Ultimately, a judge must be guided by the underlying purposes of Rule 3.6 that membership in an organization by a judge must not give rise to the appearance of impropriety thus diminishing public confidence in the integrity and impartiality of the judiciary, nor must it create a perception that the judge's impartiality is impaired. And, a judge should be mindful of the admonition of Rule 3.1(C) that a judge shall not "participate in activities that would reasonably appear to undermine the judge's independence, integrity or impartiality."

While the Committee acknowledges judges would like definitive answers to their questions as to whether they may or may not belong to particular organizations, the Committee is unable to do so. The Committee does not possess the resources to perform the kind of investigation that would be required to decide that issue properly among the myriad of organizations and almost infinite subchapters to which our judges belong or to engage in the type of balancing between the competing interests at play. Each judge must decide this issue on the relevant facts being mindful of the various interests at play.
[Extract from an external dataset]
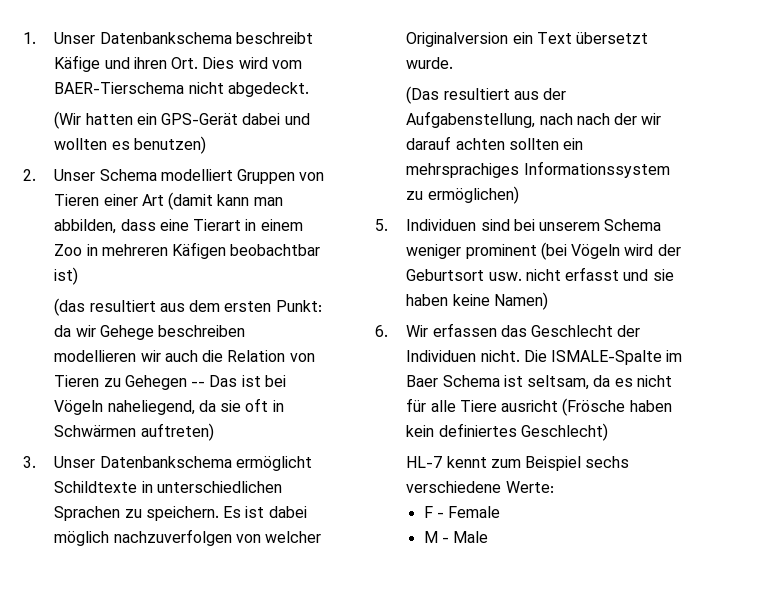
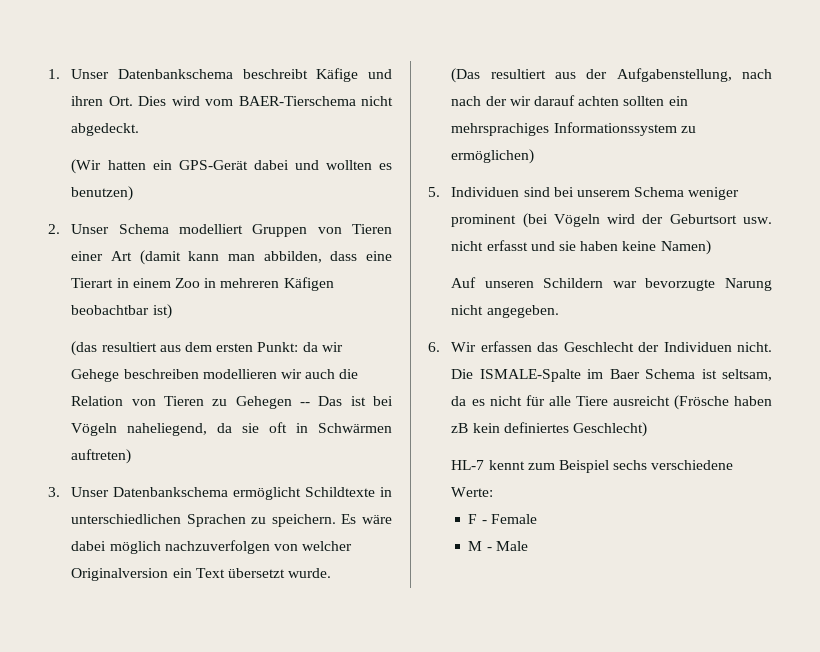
[245,506,265,518] ist -> [362,515,392,524] wäre
(548, 301) none -> [451,277,772,291] [451,305,559,318] // Auf unseren Schildern war bevorzugte Narung nicht angegeben.
[501,400,559,412] ausricht -> [612,396,670,406] ausreicht
(672, 406) none -> [451,423,469,433] zB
This Formal Advisory Opinion is intended to provide judicial officers subject to the Code of Judicial Conduct with broad guidance regarding one of the Committee's most difficult areas of inquiry. Judicial officers are reminded that to enjoy the rule of reliance on the Committee's advice, or if they have a question concerning the application of these guidelines, they should make a written request for advice from a member of the Committee tailored to the particular situation confronted. The Code provides that although such opinions are not per se binding on the Judicial Conduct Board, the Court of Judicial Discipline, or the Supreme Court of Pennsylvania, action taken in reliance thereon shall be considered in determining whether discipline should be recommended or imposed.

1 Preamble (8) states:

The Ethics Committee of the Pennsylvania Conference of State Trial Judges is designated as the approved body to render advisory opinions regarding ethical concerns involving judges, other judicial officers and judicial candidates subject to the Code of Judicial Conduct. Although such opinions are not, per se, binding upon the Judicial Conduct Board, the Court of Judicial Discipline or the Supreme Court of Pennsylvania, action taken in reliance thereon and pursuant thereto shall be taken into account in determining whether discipline should be recommended or imposed.

2 Canons 2 A and 5 B of the pre-July 1, 2014, Code of Judicial Conduct.

3 Code of Judicial Conduct, Preamble (2) and (3).

4 Note, Comment (4) to the Rule provides that " judge's membership in a religious organization as a lawful exercise of the freedom of religion is not a violation of this Rule."

207 Pa. Code §§ 15-2

The provisions of this § 15-2 adopted July 31, 2015, 45 Pa.B. 4154.